QUOTED TEXT:
_ _ _ _
But this point opens up into another landscape of difficulty for this kind of argument. First, Doyle’s approach strikes me as a fairly typical example of the way that current activism has amended a postmodern approach to interpretation and hermeneutics, I think in some ways without knowing that something’s been left out. Foucault announced the “death of the Author”, which to simplify somewhat meant in his thinking and much of other postmodernist or poststructuralist theory, that to understand what a text meant had little to nothing to do with discovering what the producer of that text thought that it meant. For all sorts of reasons: the producer was no longer understood to be a masterful individual agent in control of their own consciousness and intention: power and culture and institutions and history all radiated through the Author like light shining through a prism and thus spoke within whatever the Author produced. But also: the audience, the reader, the viewer, determined what the text meant, and determined that within the circumstances of a single moment of interpretation. It could mean one thing today and another thing tomorrow even to the same person, it could mean one thing before it was used or cited or deployed and another thing after it was used, it could mean two things at once or ten things, it could mean nothing fixed or determinate at all. The text could be paired with another text and change meaning; it could mean something different in a library or a bookstore or read aloud on a tape; it could mean one thing if it was held by a preacher and thrown into a fire and another thing if it was read lovingly to a child in front of a fireplace. I caricature a bit: postmodern approaches to interpretation did not hold, as they are often accused of holding, that texts meant everything or nothing, that signifiers floated utterly free. But it was important in this style to say that meaning was a very large, messy and protean space even for the most seemingly banal or straightforward texts, and that context mattered as much as text, that saying that a certain work always meant something no matter where it was or who was reading it, was a kind of folly.

The postmodern emphasis on language preceding and shaping thought and thought shaping action is intact in this new activist stance, but not the indeterminacy and multiplicity of meaning. And the Author has been brought forth from his grave, but not entirely to a new life. Doyle, like many, argues that the meaning of culture is often quite determinate, and it should be determined not by an act of discerning interpretation but in relationship to a set of social subjects. E.g., meaning still resides in that sense with the audience and with usage and context, but only some audiences and some contexts. Only two audiences have authority to make meaning, in this view: the people who use expressive culture deliberately as a weapon and the people who are wounded by that weapon. The Author is being forgiven here: the Author does not wound. The Author is only the blacksmith who makes the sword on an anvil. Whether the sword is wielded by the righteous or the wicked, or left above the mantlepiece, is not the Author’s will–unless he deliberately peddles it to the wicked.

Anyone else who claims, however, to see the sword as spit for grilling meat, or as a fashion accessory, or as demonstration of metallurgical skill, or as a symbol of aristocratic nostalgia, or as a visual stimulus for writing fantasy novels, or as one of a class of crafted objects, etc., is being ruled out of bounds. Those other meanings and interpretations are unavailable if there is someone somewhere who has been wounded.
_ _ _ _
PROVIDED DATA:
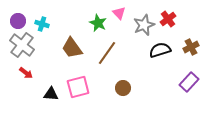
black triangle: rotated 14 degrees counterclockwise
_ _ _ _
GIVEN INSTRUCTION A: Write out the part of the passage on postmodern interpretation between "Anyone else who" and "has been wounded.", inclusive.
GIVEN INSTRUCTION B: The passage on postmodern interpretation names several other ways of seeing the sword and says that they are ruled out of bounds. List all of them.

FULL OUTPUT A:
Anyone else who claims, however, to see the sword as spit for grilling meat, or as a fashion accessory, or as demonstration of metallurgical skill, or as a symbol of aristocratic nostalgia, or as a visual stimulus for writing fantasy novels, or as one of a class of crafted objects, etc., is being ruled out of bounds. Those other meanings and interpretations are unavailable if there is someone somewhere who has been wounded.

FULL OUTPUT B:
- As a spit for grilling meat
- As a fashion accessory
- As a demonstration of metallurgical skill
- As a symbol of aristocratic nostalgia
- As a visual stimulus for writing fantasy novels
- As one of a class of crafted objects